You’re right, however, to notice the banding in the “inclusions” — some of it is even folded! Hmmm…
That was my first thought some sort of metamorphic inclusion… but figured callan wouldn’t do anything too easy
Well, I’m not out to dupe anyone here… But if they were just gneiss clasts that somehow ended up in the graywacke protolith and were then metamorphosed along with the graywacke, then it would be quite a coincidence to have so many in such a small area that all are roughly (within the same order of magnitude) the same size, and all so very similar in appearance…
I’ve never really seen an example of migmatite, but that’s how I’ve always kinda pictured it.
There are some excellent migmatites on the trail, and these in fact may be migmatitic (mafic restite surrounded by felsic goo), but that wasn’t what I was fishing for.
* ah! but the host is a sed rock?
Brandon: It **was** a sedimentary rock (graywacke), but then that was metamorphosed (recrystallized) during the Taconian Orogeny, ~460 Ma.
Metamorphosed rip-up clasts? Or maybe just clasts?
Yes. That’s what I am thinking. I’ll put up some other images of similar looking outcrops further south on the trail — I think these are “schist chips” that represent dismembered chunks of formerly clay-rich beds, either dismembered during deposition (rip-up clasts) or during orogenic reorganization (boudins) that were subsequently metamorphosed, allowing them to take on this distinctive texture.
Dear Mr. Bentley,
As a person who has had an interest in geology going back to my days as a Boy Scout – fossil/mineral collecting, etc. – I’ve been following your various blogs for some time. First, I want to express my thanks to you for sharing so much valuable information about the local area. My family and I have over the years visited many of the places in Virginia and West Virginia you’ve discussed. Just last weekend we spent all day Saturday searching for fossils at Massanutten Mountain and returned home with some wonderful samples, including three trilobites.

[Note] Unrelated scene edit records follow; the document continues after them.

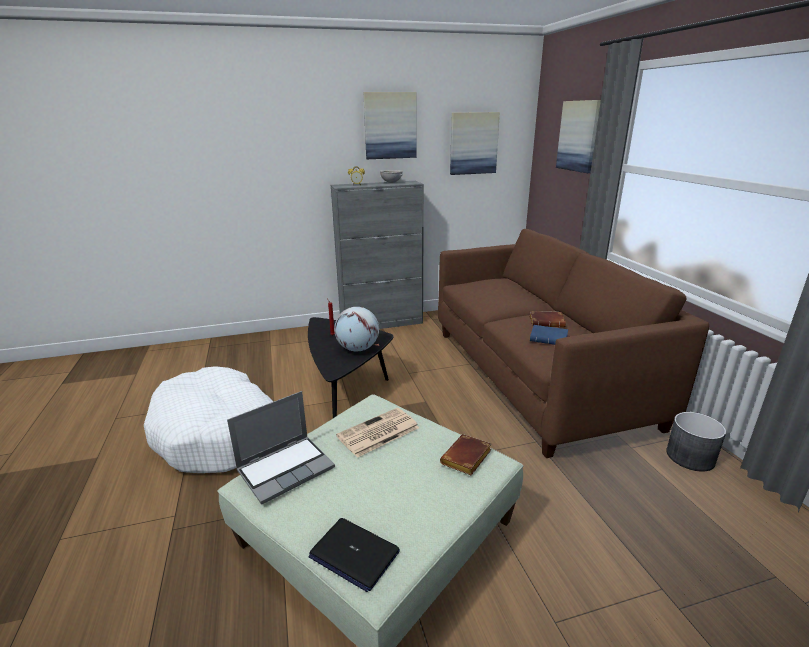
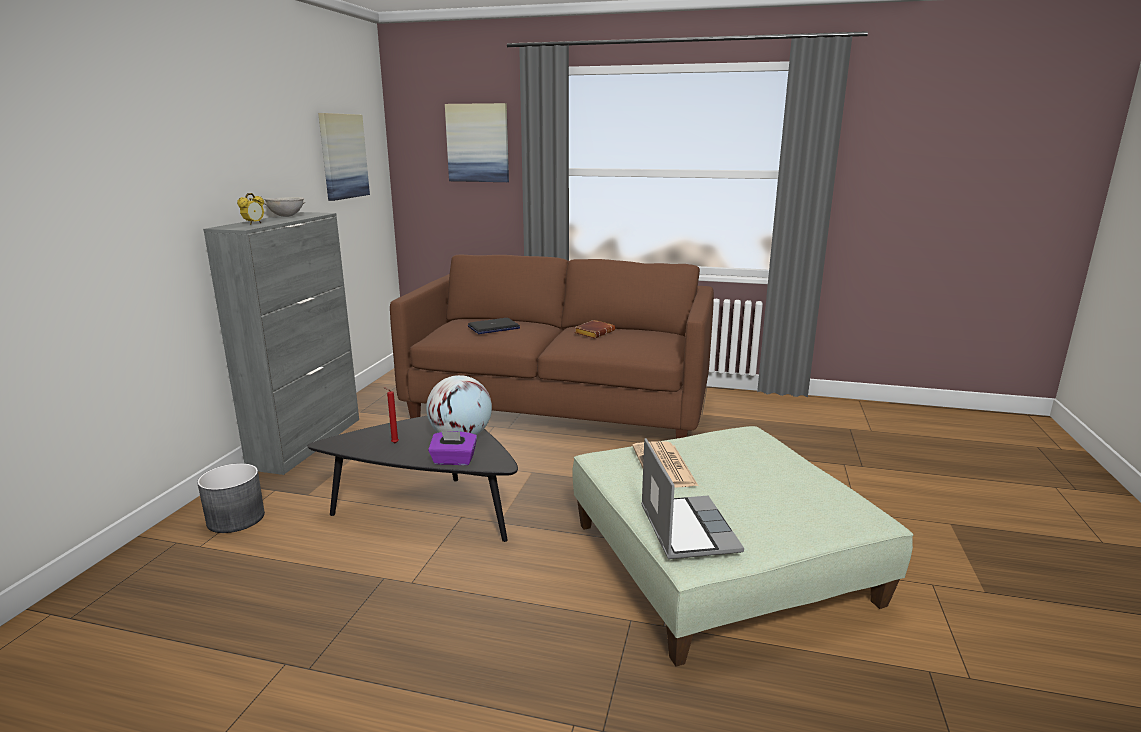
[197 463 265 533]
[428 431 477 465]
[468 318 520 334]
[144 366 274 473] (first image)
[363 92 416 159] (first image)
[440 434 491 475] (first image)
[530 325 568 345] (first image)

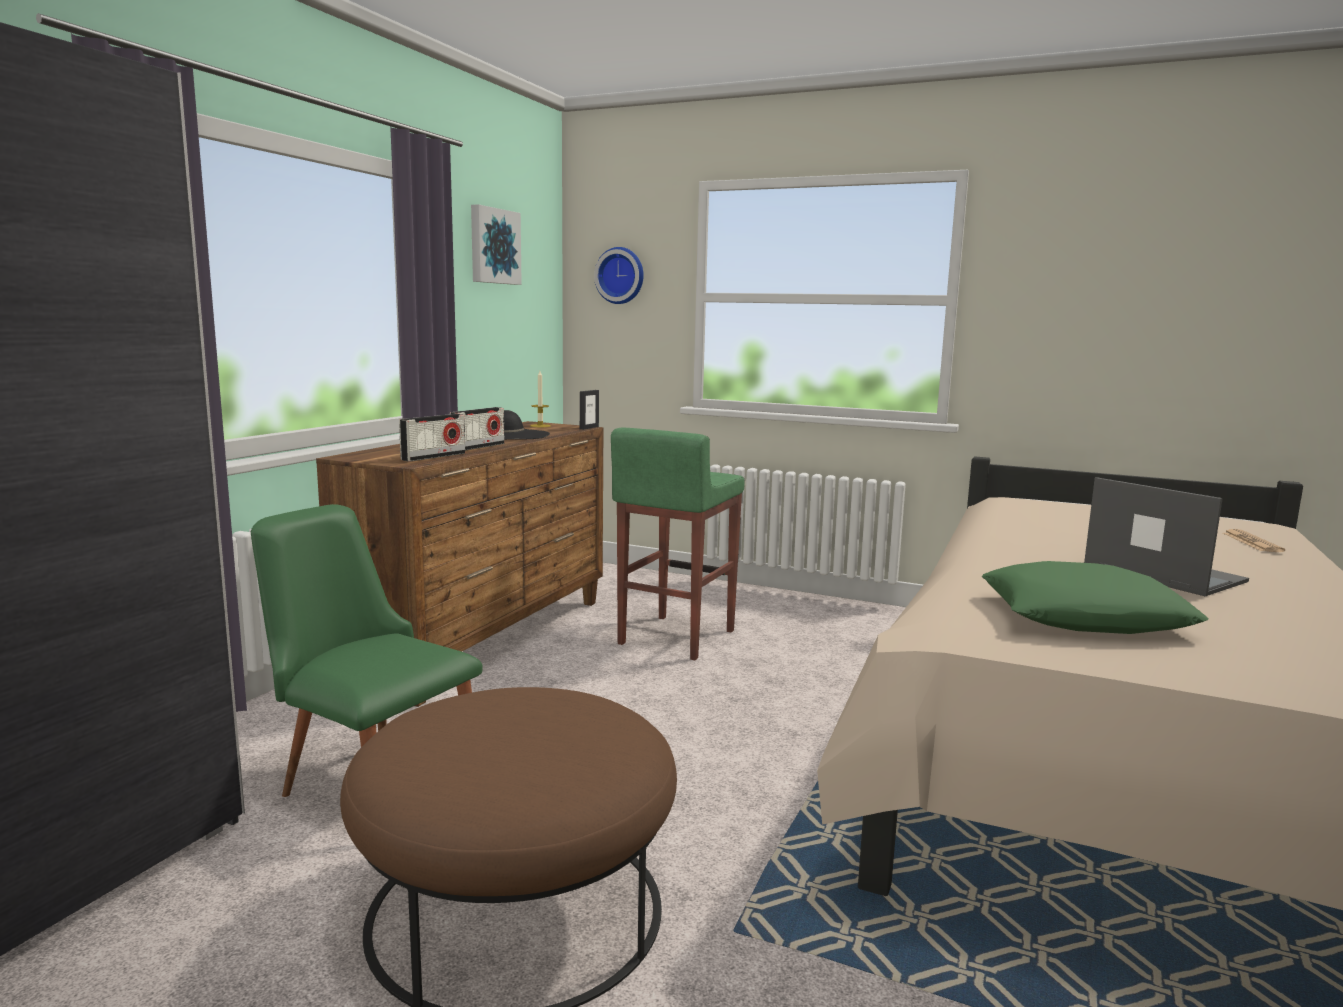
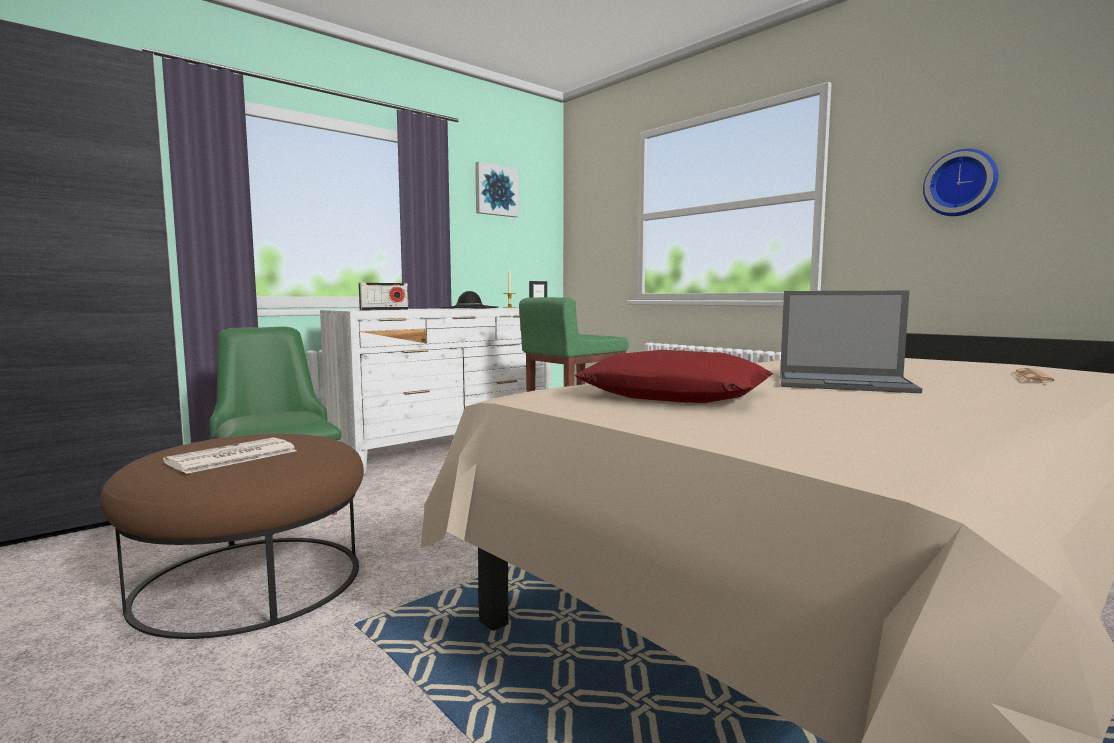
[163 437 296 474]
[320 308 551 474]
[575 350 773 403]
[780 291 922 393]
[923 149 998 216]
[450 407 504 450] (first image)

I’m wondering if you have ever conducted a field trip, or if you have any information to share, on the geologic history of the Smoke Hole Canyon in the Monongahela National Forest in West Virginia. I’m fascinated by this area and would appreciate any expertise you could provide.
Also, I’m very curious about the geologic history of the road cuts that exist just east and west of Goose Creek in Loudoun County that can be seen driving along the Dulles Greenway. I’ve read your comments about the Leesburg Conclomerate along Route 15 norther of Leesburg, which is incredibly fascinating, but would like to know more about the road cut along the Dulles Greenway. I haven’t been able to find any online information about this.
Again, thanks for sharing all your adventures through this blog.